回乡偶记之75:把好吃的留给弟娃

  

  我得再次坦白从宽,我就是一个吃货,一个不折不扣的吃货。

  为什么这么讲?因为我刚刚才吃了爱人做的煎鸡蛋,还唇齿留香哩,脑海里又浮现出过年时二姐家那一大桌子美味。尤其是那盆香喷喷的狗肉,至今念念不忘,差一点就垂涎三尺了。

  说起那盆狗肉,还得感谢姐夫的未雨绸缪。

  年前,一个偶然的机会,姐夫听说他的一位哥们杀了一条狗,第一时间去要了一个后腿,拿回家腌制烟熏,做成腊肉,就等我这个好吃佬回去享用。

  回家的头一天,姐夫就问我:弟娃,你爱不爱吃狗肉?

  我一听,两眼立即放光:爱吃得很!哪里有噻?

  二姐在一旁搭腔:你哥儿找人弄的,改天去我家,我做给你吃。

  “哥儿”是我们老家内弟对姐夫的昵称,“哥”念“锅”,“儿”发一声,一个很亲切的称谓。自打姐夫和二姐确立恋爱关系开始,我就一直叫他“哥儿”,一叫就是二十多年。

  可能真是应了那句“不是一家人,不进一家门”的老话,我和哥儿竟然长得有几份神似,老家一些眼神不好的人,要么把他认成我,要么把我喊成他,闹了不少笑话。

  对我这个舅佬倌,哥儿一直爱护有加。我们两个也有共同语言,只要凑到一起,总有唠不完的话题。

  虽然二姐和哥儿没有明说,但我相信那个腊狗腿就是为我和母亲准备的。他们年前没吃,过年那天没吃,直到我临走那天才作为压轴菜端上饭桌。

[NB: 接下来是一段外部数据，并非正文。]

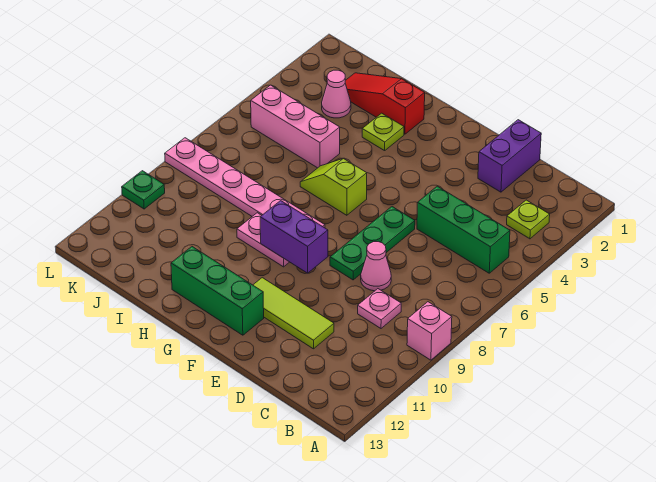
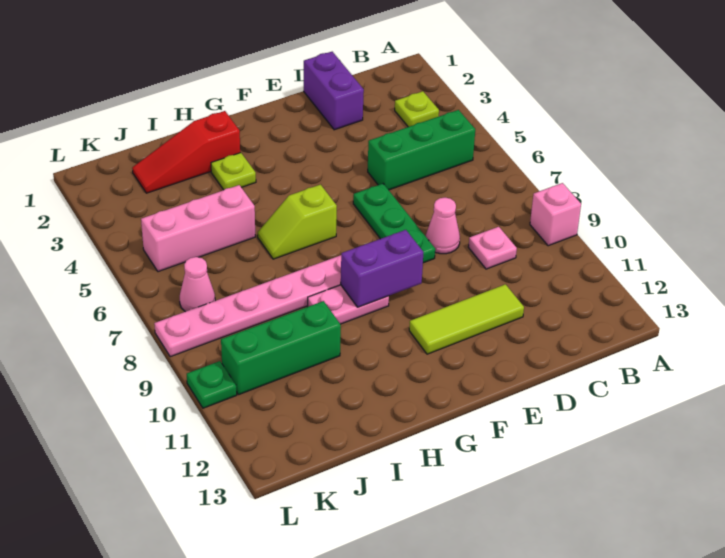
green brick F12:H12 level 1 -> green brick I10:K10 level 1
pink cone J3 level 1 -> pink cone K7 level 1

  说实话,在朝鲜族分布较广的东北工作生活这么多年,吃狗肉的机会真是不少,但吃川渝风味的狗肉,确实是第一次。

  不论干什么,第一次总是难忘的。特别是对一个标准的吃货来说,二姐家那盆溢满家乡味道的狗肉,更是难以忘怀了。

  我不知道这是二姐的杰作还是姨娘的厨艺,反正那味道十分特别,肉香药香完美结合,称得上是难得一见的人间佳肴。

  “姨娘”是我们老家对出嫁姐妹的婆婆的尊称。这里所称的姨娘,专指哥儿的母亲,也就是我二姐的婆婆。

  我这位姨娘是个能干人,丈夫去世后一直和我哥儿二姐生活在一起。她做得一手好饭菜,对我们这些二姐的娘家人向来热情,每次都是盛情款待,从无例外。

  那盆狗肉可能是二姐炖的,但里面那些有着特殊香气的中药材,应该是姨娘亲自从野外挖回来的。

  老家历来就有中药炖肉的习俗。那些我至今都认不出来、叫不出名字、现挖现洗现炖的荆荆草草,看似不起眼,一旦与肉炖在一起,就有了特别的香气,而肉也因此别有风味。

  这样的药膳,城里人是无福消受的,那股天然的新鲜的清新的味道,绝对是千金难买。

  就拿2月12日中午在二姐吃的那盆狗肉来说,不仅熏制的狗肉大受好评,连那些可以食用的中草药根茎也被一抢而光。

  我自然不用担心抢不过他们,因为二姐和哥儿都在不停地关照我这个弟娃,这个给我舀一大勺,那个给我夹一筷子,我面前的碗几乎就没空闲过。